This invention relates to forming battery separator envelopes for enveloping battery plates and more particularly to securing battery separator walls together to form battery separator envelopes.
In the past it has been the practice to form battery separator envelopes by interconnecting walls of battery separator through the means of adhesives, hot melts, tape or when the battery separator material was appropriately sealable through heat seals and ultrasonic sealing. In all of these instances, using the previous practices, it was usual to either butt the edges of the battery separator together where it was to be joined or to lap them over one another. It has also been the practice in the past to directly cast battery separator tubes or to sew tubes from fabric and then impregnate the fabric.
It has surprisingly been found that through the present invention the walls may be spaced from each other and interconnected through a foam member and yet no additional space is lost within the battery without deleteriously affecting the free flow area of the battery separator available to the battery electrolyte.
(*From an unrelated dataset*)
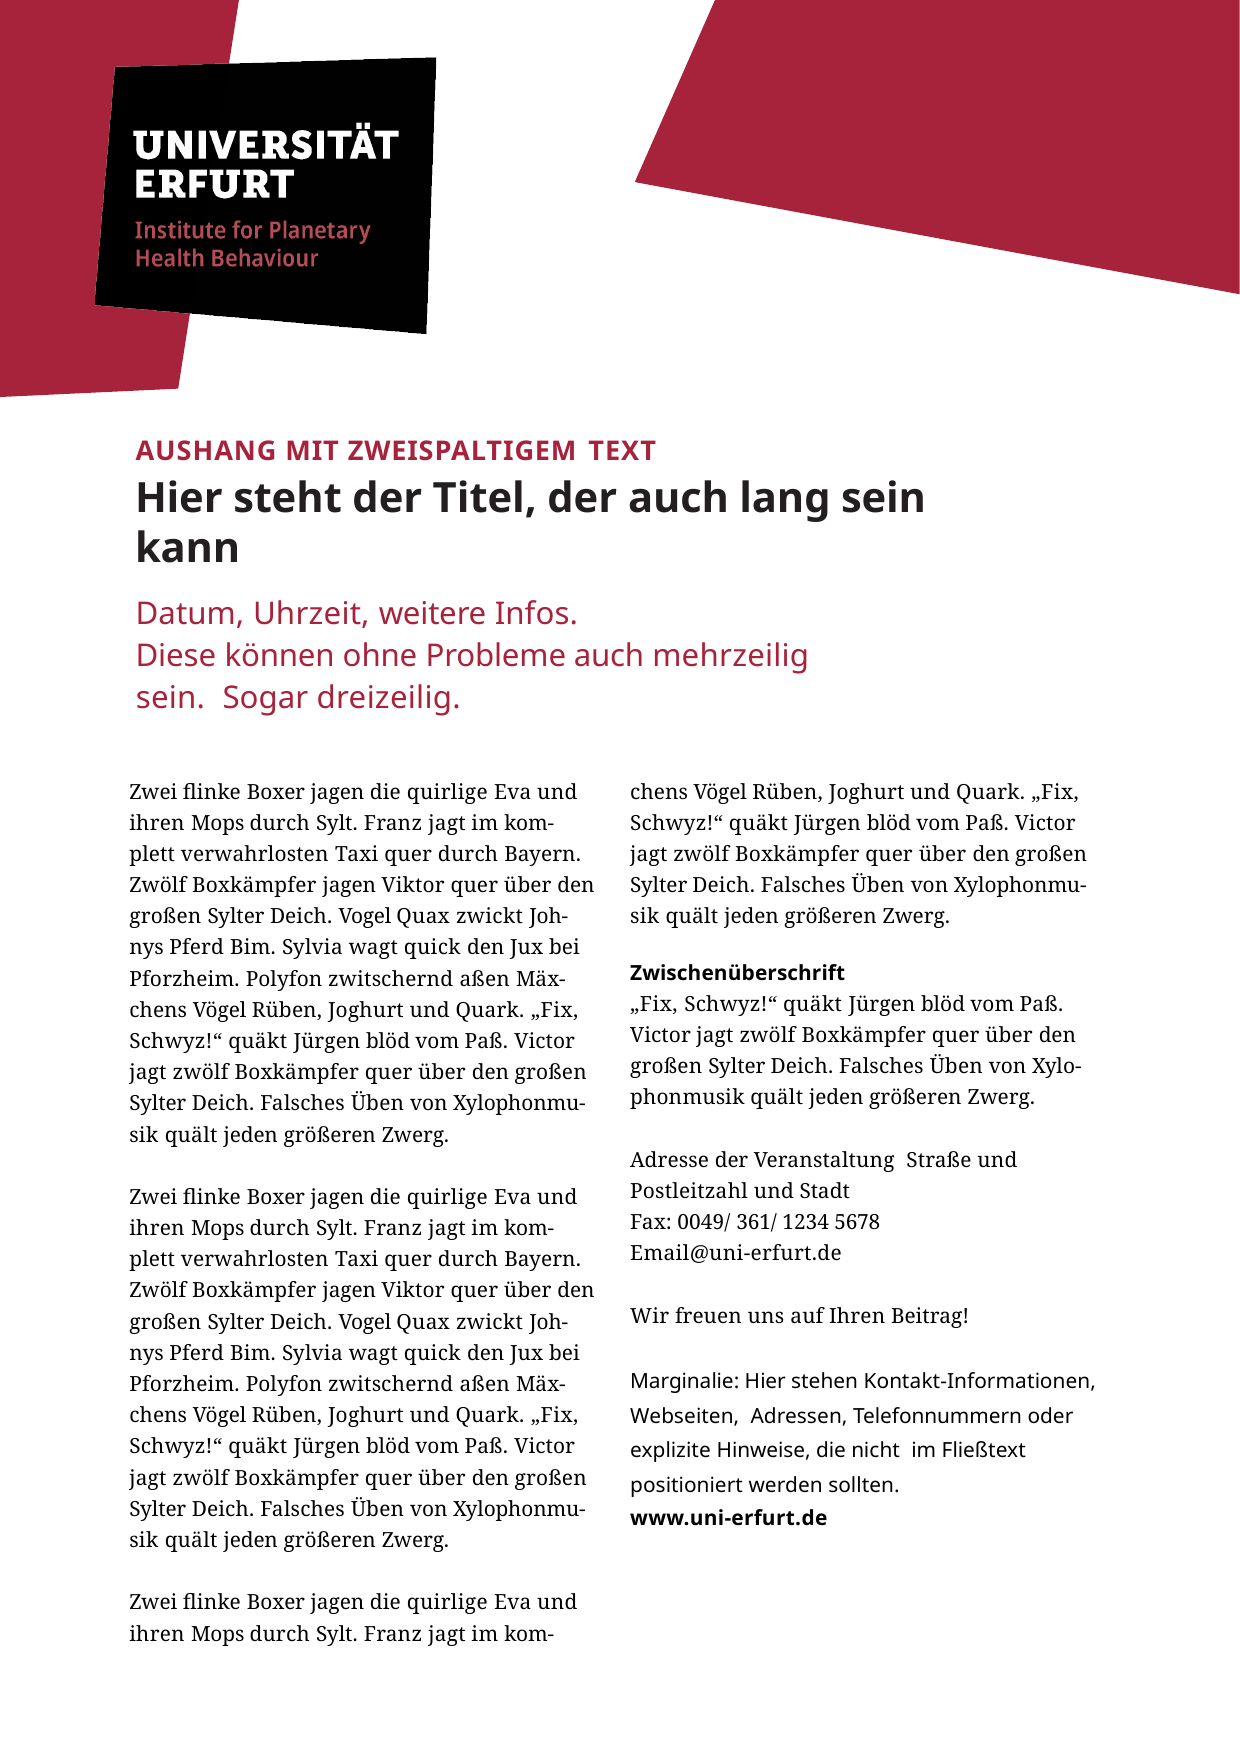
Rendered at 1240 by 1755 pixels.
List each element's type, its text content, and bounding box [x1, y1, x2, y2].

text_box Zwei flinke Boxer jagen die quirlige Eva und ihren Mops durch Sylt. Franz jagt im kom- plett verwahrlosten Taxi quer durch Bayern. Zwölf Boxkämpfer jagen Viktor quer über den großen Sylter Deich. Vogel Quax zwickt Joh- nys Pferd Bim. Sylvia wagt quick den Jux bei Pforzheim. Polyfon zwitschernd aßen Mäx- chens Vögel Rüben, Joghurt und Quark. „Fix, Schwyz!“ quäkt Jürgen blöd vom Paß. Victor jagt zwölf Boxkämpfer quer über den großen Sylter Deich. Falsches Üben von Xylophonmu- sik quält jeden größeren Zwerg. Zwei flinke Boxer jagen die quirlige Eva und ihren Mops durch Sylt. Franz jagt im kom- plett verwahrlosten Taxi quer durch Bayern. Zwölf Boxkämpfer jagen Viktor quer über den großen Sylter Deich. Vogel Quax zwickt Joh- nys Pferd Bim. Sylvia wagt quick den Jux bei Pforzheim. Polyfon zwitschernd aßen Mäx- chens Vögel Rüben, Joghurt und Quark. „Fix, Schwyz!“ quäkt Jürgen blöd vom Paß. Victor jagt zwölf Boxkämpfer quer über den großen Sylter Deich. Falsches Üben von Xylophonmu- sik quält jeden größeren Zwerg. Zwei flinke Boxer jagen die quirlige Eva und ihren Mops durch Sylt. Franz jagt im kom- Pforzheim. Polyfon zwitschernd aßen Mäx- chens Vögel Rüben, Joghurt und Quark. „Fix, Schwyz!“ quäkt Jürgen blöd vom Paß. Victor jagt zwölf Boxkämpfer quer über den großen Sylter Deich. Falsches Üben von Xylophonmu- sik quält jeden größeren Zwerg. Zwischenüberschrift „Fix, Schwyz!“ quäkt Jürgen blöd vom Paß. Victor jagt zwölf Boxkämpfer quer über den großen Sylter Deich. Falsches Üben von Xylo- phonmusik quält jeden größeren Zwerg. Adresse der Veranstaltung Straße und Postleitzahl und Stadt Fax: 0049/ 361/ 1234 5678 Email@uni-erfurt.de Wir freuen uns auf Ihren Beitrag! Marginalie: Hier stehen Kontakt-Informationen, Webseiten, Adressen, Telefonnummern oder explizite Hinweise, die nicht im Fließtext positioniert werden sollten. www.uni-erfurt.de [112, 764, 1120, 1755]
text_box AUSHANG MIT ZWEISPALTIGEM TEXT Hier steht der Titel, der auch lang sein kann Datum, Uhrzeit, weitere Infos. Diese können ohne Probleme auch mehrzeilig sein. Sogar dreizeilig. [132, 433, 966, 715]
picture [94, 34, 465, 363]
One prior enveloping method used with the positive plates of lead acid industrial batteries involved placing glass mats over the faces of the battery paste and then wrapping the plate around its narrow dimension with a tape of glass sliver. Then a PVC sheet is wrapped over the tape, overlapped and sealed. The PVC sheet has perforations mechanically poked in it where the paste is and is solid at the edges of the plate to reduce moss or edge shorts. The bottom edge (open edge opposite the battery post) is then inserted into a plastic shield that fits over the rectangular bottom of the PVC wrapping.